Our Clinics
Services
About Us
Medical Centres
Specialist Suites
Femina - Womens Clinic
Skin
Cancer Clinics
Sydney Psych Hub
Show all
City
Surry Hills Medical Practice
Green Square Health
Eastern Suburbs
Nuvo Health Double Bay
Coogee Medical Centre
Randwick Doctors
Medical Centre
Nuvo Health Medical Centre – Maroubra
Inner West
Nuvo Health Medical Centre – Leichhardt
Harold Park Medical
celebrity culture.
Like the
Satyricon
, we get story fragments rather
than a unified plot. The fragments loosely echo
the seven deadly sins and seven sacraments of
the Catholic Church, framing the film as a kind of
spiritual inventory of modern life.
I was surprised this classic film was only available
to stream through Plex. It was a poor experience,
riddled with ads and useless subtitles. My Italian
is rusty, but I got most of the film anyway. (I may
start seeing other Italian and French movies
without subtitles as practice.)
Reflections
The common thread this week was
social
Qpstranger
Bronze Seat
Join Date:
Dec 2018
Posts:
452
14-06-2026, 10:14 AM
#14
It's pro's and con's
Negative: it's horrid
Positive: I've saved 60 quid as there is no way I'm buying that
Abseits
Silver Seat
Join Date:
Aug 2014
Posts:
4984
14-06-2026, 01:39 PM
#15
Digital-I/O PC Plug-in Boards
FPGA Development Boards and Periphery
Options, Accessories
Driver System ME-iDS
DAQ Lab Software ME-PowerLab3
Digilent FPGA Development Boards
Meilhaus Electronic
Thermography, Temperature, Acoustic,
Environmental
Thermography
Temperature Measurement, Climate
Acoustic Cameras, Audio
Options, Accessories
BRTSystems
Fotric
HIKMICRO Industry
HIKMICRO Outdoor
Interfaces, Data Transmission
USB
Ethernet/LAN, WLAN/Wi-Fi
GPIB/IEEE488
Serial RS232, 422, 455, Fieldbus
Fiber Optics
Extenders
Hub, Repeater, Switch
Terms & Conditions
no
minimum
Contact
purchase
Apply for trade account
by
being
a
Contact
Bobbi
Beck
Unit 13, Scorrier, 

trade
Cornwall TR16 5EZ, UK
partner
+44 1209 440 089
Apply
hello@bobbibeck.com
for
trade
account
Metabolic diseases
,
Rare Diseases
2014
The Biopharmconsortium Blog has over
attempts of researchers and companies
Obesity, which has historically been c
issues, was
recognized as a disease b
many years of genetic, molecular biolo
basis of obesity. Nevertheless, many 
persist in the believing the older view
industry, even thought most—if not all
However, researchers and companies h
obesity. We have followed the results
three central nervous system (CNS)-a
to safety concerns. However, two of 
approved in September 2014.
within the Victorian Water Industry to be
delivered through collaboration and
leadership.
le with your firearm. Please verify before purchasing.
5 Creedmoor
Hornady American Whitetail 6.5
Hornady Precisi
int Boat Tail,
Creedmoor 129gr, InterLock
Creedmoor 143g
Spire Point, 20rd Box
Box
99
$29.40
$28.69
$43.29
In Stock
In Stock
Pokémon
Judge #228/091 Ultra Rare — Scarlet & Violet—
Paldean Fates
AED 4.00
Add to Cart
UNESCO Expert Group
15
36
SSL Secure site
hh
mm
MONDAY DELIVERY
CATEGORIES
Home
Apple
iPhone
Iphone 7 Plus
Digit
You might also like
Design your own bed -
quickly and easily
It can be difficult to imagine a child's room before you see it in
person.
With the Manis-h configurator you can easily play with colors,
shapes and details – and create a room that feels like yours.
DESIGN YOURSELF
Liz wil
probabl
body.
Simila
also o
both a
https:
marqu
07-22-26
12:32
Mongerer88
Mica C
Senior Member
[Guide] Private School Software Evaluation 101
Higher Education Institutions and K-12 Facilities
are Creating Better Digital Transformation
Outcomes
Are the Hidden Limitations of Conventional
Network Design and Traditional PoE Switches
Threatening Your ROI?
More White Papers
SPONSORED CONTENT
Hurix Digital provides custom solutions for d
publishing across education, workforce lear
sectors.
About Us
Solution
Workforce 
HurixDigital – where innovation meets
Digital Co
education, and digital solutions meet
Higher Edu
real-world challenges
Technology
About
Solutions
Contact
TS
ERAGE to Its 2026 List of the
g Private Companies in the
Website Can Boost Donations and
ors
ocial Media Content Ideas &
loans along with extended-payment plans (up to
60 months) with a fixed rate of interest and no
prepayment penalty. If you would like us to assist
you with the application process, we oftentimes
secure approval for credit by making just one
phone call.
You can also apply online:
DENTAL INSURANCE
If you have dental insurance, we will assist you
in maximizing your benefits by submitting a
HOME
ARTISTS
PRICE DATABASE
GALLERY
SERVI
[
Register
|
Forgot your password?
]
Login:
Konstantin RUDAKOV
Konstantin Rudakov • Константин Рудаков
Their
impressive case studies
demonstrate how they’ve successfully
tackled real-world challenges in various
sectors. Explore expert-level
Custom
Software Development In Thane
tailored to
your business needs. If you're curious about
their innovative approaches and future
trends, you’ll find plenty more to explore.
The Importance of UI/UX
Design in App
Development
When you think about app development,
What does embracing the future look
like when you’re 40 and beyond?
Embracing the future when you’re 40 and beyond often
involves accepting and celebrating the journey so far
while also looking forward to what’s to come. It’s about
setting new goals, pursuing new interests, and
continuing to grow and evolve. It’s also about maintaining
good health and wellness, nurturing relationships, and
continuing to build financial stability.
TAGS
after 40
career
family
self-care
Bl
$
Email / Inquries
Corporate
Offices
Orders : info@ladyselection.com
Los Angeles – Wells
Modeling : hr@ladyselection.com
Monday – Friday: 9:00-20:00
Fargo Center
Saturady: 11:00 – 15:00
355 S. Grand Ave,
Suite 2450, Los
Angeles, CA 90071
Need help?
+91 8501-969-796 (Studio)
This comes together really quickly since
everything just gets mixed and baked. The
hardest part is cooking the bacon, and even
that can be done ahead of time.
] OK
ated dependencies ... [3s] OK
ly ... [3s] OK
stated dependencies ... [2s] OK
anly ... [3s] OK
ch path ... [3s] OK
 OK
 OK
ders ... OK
::::::
WHAT TO WORK ON: Whenever the word "easily" appears in a line of the data above, that line counts. Say how many lines count, and nothing more.

SOLUTION TO THIS TASK: 2